Should Parents Be More Worried than Ever About Teen Sex?

In Ontario, fifty different groups have asked officials to implement its highly prudent new sexual health education curriculum, which has been ready to go for the last three years. Yet politician Dalton McGunity, 24th Premier of Ontario, Canada from 2003 to 2013, backed away after some hysterical fundamentalist protests. For Rick Salutin, Canadian novelist, playwright and critic, there’s more at work here than just political caution; ‘fear of a general panic among adults about what the hell is going on with kids and sex on the Internet.’

Salutin explains, ‘A sophisticated arts critic recently told me she was aghast at sexual imagery her nieces can now access. A battle-scarred senior journalist who’s fearlessly exposed major public horrors says the oral and anal sex that kids see online is “just wrong.”…I’d like to add a touch of historical perspective.’ According to Salutin, in the 1950s the FBI compiled a 119-page dossier in the 1950s on hidden sexual lyrics in “Louie Louie,” an early rock ‘n roll classic. ‘When there was no Internet there was terror of playing vinyl at different speeds,’ he says.

‘I’m not saying there are no new risks or challenges about sexuality for youth today,’ Salutin notes. ‘There are but there always were. Adults might want to provide models but they forget they received no usable models themselves. Parental models are always obsolete. Each generation is more or less on its own, though it would be nice to get a little help. That’s what the sex ed curriculum tries to do: some terms and facts but even more, through discussion with elders, a sense that others have handled comparable stuff with at least some success, thereby providing kids a sense that they, too, will be able to deal with this and – most important in my opinion – we have confidence in your ability to do so.’

Yet it’s not just the fears about student sexual wellness that Salutin has a problem with, but also how children’s wellbeing is being affected by bullying. ‘Literally no one, according to kids and teachers, considers themselves a bully,’ Salutin says, but rather there is the usual human range of conflict, aggression, and damage.
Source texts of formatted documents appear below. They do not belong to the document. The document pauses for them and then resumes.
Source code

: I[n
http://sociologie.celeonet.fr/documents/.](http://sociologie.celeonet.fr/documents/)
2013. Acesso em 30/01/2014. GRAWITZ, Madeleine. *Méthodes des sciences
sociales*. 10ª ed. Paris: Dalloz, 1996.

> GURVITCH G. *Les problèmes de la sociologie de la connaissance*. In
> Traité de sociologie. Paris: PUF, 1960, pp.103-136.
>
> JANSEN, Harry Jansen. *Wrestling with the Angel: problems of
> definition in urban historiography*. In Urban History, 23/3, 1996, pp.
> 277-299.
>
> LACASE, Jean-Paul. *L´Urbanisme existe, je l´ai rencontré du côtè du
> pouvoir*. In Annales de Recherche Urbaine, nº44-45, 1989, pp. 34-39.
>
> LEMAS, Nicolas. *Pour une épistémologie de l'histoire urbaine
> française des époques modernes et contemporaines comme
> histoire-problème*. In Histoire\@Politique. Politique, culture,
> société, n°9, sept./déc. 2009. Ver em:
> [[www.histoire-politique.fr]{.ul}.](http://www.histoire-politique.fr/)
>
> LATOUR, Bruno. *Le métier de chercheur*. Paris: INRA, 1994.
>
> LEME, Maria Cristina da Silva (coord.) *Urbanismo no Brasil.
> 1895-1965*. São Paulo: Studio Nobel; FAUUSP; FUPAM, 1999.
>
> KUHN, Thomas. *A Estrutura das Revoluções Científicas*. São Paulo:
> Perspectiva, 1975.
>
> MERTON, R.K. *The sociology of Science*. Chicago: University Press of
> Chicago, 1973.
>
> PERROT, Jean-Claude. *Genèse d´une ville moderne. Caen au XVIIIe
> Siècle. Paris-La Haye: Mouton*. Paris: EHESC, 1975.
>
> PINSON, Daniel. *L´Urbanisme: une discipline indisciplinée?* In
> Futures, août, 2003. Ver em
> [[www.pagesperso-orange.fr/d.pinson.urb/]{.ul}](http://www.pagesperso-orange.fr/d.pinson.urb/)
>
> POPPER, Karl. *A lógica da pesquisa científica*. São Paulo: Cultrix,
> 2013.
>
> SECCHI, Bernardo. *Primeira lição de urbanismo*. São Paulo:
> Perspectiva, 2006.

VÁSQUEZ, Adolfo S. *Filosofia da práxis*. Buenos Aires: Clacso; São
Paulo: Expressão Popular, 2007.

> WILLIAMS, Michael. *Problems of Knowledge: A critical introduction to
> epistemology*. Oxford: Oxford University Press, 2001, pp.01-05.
He asks, ‘does categorizing it all with a simplistic, one-sided term, as if it’s the H1N1 virus, which you can then seek a cure for and pass laws against – help, or make things harder?’ Salutin adds, ‘Bullying (or what it ineptly refers to) and sexuality aren’t sidelines to juggle so that the real task of taking arid tests like this week’s EQAO exams can occur. They’re the essential concerns of education, as an ongoing intergenerational examination of life’s challenges. It’s why we have teachers, and schools.’